== Assignment ==
Return, unaltered, every line from the beginning of the material below up to and including the one with "در سامانه خودنویس".
◇ ◇ ◇
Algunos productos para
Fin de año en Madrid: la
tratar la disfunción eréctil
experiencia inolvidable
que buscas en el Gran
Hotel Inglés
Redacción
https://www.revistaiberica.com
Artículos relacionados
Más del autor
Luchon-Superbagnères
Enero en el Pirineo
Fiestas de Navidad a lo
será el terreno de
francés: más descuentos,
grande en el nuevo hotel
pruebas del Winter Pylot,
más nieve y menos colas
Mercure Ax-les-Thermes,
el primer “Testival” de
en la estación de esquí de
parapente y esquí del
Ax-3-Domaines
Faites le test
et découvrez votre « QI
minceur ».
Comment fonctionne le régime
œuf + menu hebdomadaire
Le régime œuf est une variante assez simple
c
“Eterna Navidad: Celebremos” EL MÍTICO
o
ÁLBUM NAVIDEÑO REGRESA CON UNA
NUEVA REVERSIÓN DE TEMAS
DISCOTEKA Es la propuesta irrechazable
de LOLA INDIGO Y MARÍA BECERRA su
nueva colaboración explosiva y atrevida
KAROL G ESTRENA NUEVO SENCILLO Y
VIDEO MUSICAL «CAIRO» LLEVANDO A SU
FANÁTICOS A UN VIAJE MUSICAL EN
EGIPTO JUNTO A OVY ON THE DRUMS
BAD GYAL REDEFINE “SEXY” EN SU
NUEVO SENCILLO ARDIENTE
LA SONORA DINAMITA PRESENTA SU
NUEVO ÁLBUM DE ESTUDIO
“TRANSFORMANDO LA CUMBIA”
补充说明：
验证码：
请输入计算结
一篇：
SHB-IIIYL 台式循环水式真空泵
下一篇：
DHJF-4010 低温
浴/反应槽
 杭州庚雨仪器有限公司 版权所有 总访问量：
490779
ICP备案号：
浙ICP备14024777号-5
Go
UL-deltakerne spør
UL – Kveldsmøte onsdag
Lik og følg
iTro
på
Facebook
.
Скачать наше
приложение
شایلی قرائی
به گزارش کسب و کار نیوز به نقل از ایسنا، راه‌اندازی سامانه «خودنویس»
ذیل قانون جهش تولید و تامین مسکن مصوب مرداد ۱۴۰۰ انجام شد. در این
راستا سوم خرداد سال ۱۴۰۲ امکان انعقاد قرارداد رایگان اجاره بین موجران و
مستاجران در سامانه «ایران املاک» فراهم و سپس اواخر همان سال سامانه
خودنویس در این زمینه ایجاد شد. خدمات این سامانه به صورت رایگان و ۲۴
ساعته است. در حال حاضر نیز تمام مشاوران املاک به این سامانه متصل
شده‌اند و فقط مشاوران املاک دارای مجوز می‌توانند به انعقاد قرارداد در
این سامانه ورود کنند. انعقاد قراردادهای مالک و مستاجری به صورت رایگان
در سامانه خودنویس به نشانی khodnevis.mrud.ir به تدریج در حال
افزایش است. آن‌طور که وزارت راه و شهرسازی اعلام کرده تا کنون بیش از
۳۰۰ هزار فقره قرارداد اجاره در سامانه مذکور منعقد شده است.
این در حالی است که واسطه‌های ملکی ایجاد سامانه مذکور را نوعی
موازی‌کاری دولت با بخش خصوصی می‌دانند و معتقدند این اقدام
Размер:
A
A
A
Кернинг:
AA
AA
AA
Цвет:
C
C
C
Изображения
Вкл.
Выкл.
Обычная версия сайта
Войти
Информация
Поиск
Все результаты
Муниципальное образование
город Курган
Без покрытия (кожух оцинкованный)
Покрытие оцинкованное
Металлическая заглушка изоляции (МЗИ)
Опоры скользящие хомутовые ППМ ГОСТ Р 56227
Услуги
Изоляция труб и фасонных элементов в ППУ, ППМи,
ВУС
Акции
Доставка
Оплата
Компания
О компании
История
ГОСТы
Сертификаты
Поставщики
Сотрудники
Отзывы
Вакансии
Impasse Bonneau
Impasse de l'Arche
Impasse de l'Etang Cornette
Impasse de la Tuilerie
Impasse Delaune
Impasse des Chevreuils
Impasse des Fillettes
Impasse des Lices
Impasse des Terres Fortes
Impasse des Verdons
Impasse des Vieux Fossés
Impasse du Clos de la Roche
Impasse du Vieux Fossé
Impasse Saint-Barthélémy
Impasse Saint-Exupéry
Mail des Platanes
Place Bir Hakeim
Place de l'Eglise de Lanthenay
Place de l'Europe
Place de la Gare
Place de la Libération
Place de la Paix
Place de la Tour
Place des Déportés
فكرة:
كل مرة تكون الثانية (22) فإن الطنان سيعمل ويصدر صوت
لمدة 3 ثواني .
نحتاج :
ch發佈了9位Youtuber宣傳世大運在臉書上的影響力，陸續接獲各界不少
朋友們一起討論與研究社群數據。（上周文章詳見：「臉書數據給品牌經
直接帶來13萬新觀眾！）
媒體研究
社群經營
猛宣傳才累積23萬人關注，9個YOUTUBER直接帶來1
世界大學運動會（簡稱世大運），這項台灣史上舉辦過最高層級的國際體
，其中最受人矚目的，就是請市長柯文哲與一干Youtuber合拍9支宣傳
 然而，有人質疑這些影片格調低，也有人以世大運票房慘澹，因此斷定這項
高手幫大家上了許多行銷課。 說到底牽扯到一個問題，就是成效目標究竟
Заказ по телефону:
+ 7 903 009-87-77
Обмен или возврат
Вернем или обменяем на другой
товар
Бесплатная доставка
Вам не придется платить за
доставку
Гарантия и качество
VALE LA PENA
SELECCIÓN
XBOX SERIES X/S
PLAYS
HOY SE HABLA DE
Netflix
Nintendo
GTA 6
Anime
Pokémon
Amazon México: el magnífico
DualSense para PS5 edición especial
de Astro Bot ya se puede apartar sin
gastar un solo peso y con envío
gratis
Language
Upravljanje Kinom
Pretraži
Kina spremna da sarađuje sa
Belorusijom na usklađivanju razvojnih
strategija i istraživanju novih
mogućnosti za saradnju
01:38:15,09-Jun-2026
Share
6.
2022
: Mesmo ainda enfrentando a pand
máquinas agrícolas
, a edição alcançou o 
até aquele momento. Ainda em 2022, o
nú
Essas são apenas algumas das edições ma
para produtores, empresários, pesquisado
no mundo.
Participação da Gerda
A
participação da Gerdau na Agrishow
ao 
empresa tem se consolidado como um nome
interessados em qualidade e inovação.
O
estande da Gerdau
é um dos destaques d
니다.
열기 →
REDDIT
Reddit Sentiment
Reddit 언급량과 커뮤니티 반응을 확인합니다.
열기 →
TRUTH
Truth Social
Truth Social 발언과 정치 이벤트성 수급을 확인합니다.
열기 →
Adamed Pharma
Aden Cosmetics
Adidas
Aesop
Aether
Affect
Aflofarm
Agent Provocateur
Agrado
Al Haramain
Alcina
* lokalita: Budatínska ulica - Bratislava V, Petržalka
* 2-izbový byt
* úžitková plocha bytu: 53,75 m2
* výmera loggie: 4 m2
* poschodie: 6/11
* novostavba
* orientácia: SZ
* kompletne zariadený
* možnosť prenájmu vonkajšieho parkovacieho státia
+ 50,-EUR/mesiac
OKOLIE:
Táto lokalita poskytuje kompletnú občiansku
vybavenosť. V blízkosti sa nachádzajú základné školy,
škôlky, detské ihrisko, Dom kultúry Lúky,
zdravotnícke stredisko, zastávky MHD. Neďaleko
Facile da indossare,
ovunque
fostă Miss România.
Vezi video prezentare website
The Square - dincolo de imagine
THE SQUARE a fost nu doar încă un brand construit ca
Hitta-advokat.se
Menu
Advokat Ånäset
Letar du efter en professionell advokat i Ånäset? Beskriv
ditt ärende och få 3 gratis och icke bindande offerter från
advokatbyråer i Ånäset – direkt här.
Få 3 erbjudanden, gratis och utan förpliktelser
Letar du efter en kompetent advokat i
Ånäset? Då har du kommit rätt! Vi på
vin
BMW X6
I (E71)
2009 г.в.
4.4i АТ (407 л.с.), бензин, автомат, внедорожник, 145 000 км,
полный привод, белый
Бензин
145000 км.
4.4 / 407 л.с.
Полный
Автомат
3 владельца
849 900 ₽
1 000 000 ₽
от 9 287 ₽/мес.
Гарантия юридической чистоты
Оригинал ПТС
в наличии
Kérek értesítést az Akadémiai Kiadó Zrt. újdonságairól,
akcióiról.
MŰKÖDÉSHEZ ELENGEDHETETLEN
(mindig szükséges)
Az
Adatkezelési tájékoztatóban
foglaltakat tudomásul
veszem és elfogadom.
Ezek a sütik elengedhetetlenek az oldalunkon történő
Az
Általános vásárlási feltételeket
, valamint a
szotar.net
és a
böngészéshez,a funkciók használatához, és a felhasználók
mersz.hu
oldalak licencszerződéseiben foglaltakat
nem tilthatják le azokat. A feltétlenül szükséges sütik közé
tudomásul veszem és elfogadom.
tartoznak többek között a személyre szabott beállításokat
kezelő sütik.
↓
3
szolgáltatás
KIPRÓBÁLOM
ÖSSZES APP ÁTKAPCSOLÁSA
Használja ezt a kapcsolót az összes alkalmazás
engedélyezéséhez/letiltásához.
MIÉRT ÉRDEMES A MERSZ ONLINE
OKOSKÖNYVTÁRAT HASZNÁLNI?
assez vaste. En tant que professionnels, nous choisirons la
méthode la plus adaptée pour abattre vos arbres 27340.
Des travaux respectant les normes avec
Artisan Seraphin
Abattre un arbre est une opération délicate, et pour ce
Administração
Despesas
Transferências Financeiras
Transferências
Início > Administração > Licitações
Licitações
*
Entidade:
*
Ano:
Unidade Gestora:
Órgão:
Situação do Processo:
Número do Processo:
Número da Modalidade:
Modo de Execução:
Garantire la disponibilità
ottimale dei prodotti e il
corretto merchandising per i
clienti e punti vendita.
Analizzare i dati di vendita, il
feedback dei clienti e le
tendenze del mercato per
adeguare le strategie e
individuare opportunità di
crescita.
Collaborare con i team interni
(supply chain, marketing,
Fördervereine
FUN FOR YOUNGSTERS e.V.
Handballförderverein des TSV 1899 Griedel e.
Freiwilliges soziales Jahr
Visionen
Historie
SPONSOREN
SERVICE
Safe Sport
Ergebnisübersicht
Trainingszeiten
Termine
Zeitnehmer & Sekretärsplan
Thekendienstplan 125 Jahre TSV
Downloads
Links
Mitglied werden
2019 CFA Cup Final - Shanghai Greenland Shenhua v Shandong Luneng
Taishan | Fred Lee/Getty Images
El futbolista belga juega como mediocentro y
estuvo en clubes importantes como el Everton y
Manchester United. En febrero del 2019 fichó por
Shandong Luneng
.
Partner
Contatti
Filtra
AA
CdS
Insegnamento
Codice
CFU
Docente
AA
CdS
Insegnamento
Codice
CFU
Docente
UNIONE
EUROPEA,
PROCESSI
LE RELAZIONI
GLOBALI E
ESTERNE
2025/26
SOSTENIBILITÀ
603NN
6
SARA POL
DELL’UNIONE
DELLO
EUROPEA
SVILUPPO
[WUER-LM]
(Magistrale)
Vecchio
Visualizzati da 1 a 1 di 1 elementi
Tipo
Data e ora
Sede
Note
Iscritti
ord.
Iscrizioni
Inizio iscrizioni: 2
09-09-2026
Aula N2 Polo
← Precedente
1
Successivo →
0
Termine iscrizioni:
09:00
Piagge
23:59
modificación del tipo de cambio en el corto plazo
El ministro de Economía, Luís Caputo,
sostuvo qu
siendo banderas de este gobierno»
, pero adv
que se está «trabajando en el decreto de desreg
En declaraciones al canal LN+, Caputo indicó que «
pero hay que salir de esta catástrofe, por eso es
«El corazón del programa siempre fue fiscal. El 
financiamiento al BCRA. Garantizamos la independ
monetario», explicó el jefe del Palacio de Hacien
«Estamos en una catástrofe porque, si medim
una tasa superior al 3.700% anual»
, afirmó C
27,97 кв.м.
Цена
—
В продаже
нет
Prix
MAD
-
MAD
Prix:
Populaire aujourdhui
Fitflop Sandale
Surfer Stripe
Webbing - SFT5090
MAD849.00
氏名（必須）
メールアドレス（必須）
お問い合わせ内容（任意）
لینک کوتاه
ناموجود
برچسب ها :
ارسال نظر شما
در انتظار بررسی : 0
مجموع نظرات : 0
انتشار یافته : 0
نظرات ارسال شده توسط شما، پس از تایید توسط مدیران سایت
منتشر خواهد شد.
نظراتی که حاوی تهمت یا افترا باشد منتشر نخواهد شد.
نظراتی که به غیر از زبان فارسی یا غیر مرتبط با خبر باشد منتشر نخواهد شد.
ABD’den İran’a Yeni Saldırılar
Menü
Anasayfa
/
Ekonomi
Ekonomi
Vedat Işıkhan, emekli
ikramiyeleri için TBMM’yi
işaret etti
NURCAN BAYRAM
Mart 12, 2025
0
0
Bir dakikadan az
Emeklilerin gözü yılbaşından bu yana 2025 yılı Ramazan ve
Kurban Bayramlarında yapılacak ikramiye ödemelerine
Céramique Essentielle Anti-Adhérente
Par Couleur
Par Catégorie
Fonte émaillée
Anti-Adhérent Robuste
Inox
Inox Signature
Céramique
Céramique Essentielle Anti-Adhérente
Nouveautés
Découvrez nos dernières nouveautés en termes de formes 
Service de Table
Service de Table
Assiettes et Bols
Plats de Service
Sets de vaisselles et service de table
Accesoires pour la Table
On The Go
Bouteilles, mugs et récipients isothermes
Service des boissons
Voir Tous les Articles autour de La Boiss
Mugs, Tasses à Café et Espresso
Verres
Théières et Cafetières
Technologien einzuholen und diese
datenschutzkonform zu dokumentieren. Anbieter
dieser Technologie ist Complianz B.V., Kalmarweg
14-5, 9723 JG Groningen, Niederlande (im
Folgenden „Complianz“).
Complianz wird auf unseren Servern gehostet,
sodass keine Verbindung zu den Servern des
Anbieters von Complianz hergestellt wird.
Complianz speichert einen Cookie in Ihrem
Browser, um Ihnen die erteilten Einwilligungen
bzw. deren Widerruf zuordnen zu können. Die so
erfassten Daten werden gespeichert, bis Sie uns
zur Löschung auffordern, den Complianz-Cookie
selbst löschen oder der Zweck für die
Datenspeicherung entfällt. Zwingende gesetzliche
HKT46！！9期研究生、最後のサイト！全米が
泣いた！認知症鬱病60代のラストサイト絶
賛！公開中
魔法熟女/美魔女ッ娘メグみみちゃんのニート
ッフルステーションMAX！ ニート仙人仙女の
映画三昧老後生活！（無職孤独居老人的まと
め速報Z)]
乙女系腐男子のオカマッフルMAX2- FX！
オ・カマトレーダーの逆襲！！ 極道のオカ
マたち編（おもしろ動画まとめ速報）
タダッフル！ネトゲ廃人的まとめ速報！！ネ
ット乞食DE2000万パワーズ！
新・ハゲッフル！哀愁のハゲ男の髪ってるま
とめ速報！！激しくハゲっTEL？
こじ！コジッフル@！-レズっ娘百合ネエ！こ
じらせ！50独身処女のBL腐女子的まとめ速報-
◇ ◇ ◇
== Worked solution ==
Algunos productos para
Fin de año en Madrid: la
tratar la disfunción eréctil
experiencia inolvidable
que buscas en el Gran
Hotel Inglés
Redacción
https://www.revistaiberica.com
Artículos relacionados
Más del autor
Luchon-Superbagnères
Enero en el Pirineo
Fiestas de Navidad a lo
será el terreno de
francés: más descuentos,
grande en el nuevo hotel
pruebas del Winter Pylot,
más nieve y menos colas
Mercure Ax-les-Thermes,
el primer “Testival” de
en la estación de esquí de
parapente y esquí del
Ax-3-Domaines
Faites le test
et découvrez votre « QI
minceur ».
Comment fonctionne le régime
œuf + menu hebdomadaire
Le régime œuf est une variante assez simple
c
“Eterna Navidad: Celebremos” EL MÍTICO
o
ÁLBUM NAVIDEÑO REGRESA CON UNA
NUEVA REVERSIÓN DE TEMAS
DISCOTEKA Es la propuesta irrechazable
de LOLA INDIGO Y MARÍA BECERRA su
nueva colaboración explosiva y atrevida
KAROL G ESTRENA NUEVO SENCILLO Y
VIDEO MUSICAL «CAIRO» LLEVANDO A SU
FANÁTICOS A UN VIAJE MUSICAL EN
EGIPTO JUNTO A OVY ON THE DRUMS
BAD GYAL REDEFINE “SEXY” EN SU
NUEVO SENCILLO ARDIENTE
LA SONORA DINAMITA PRESENTA SU
NUEVO ÁLBUM DE ESTUDIO
“TRANSFORMANDO LA CUMBIA”
补充说明：
验证码：
请输入计算结
一篇：
SHB-IIIYL 台式循环水式真空泵
下一篇：
DHJF-4010 低温
浴/反应槽
 杭州庚雨仪器有限公司 版权所有 总访问量：
490779
ICP备案号：
浙ICP备14024777号-5
Go
UL-deltakerne spør
UL – Kveldsmøte onsdag
Lik og følg
iTro
på
Facebook
.
Скачать наше
приложение
شایلی قرائی
به گزارش کسب و کار نیوز به نقل از ایسنا، راه‌اندازی سامانه «خودنویس»
ذیل قانون جهش تولید و تامین مسکن مصوب مرداد ۱۴۰۰ انجام شد. در این
راستا سوم خرداد سال ۱۴۰۲ امکان انعقاد قرارداد رایگان اجاره بین موجران و
مستاجران در سامانه «ایران املاک» فراهم و سپس اواخر همان سال سامانه
خودنویس در این زمینه ایجاد شد. خدمات این سامانه به صورت رایگان و ۲۴
ساعته است. در حال حاضر نیز تمام مشاوران املاک به این سامانه متصل
شده‌اند و فقط مشاوران املاک دارای مجوز می‌توانند به انعقاد قرارداد در
این سامانه ورود کنند. انعقاد قراردادهای مالک و مستاجری به صورت رایگان
در سامانه خودنویس به نشانی khodnevis.mrud.ir به تدریج در حال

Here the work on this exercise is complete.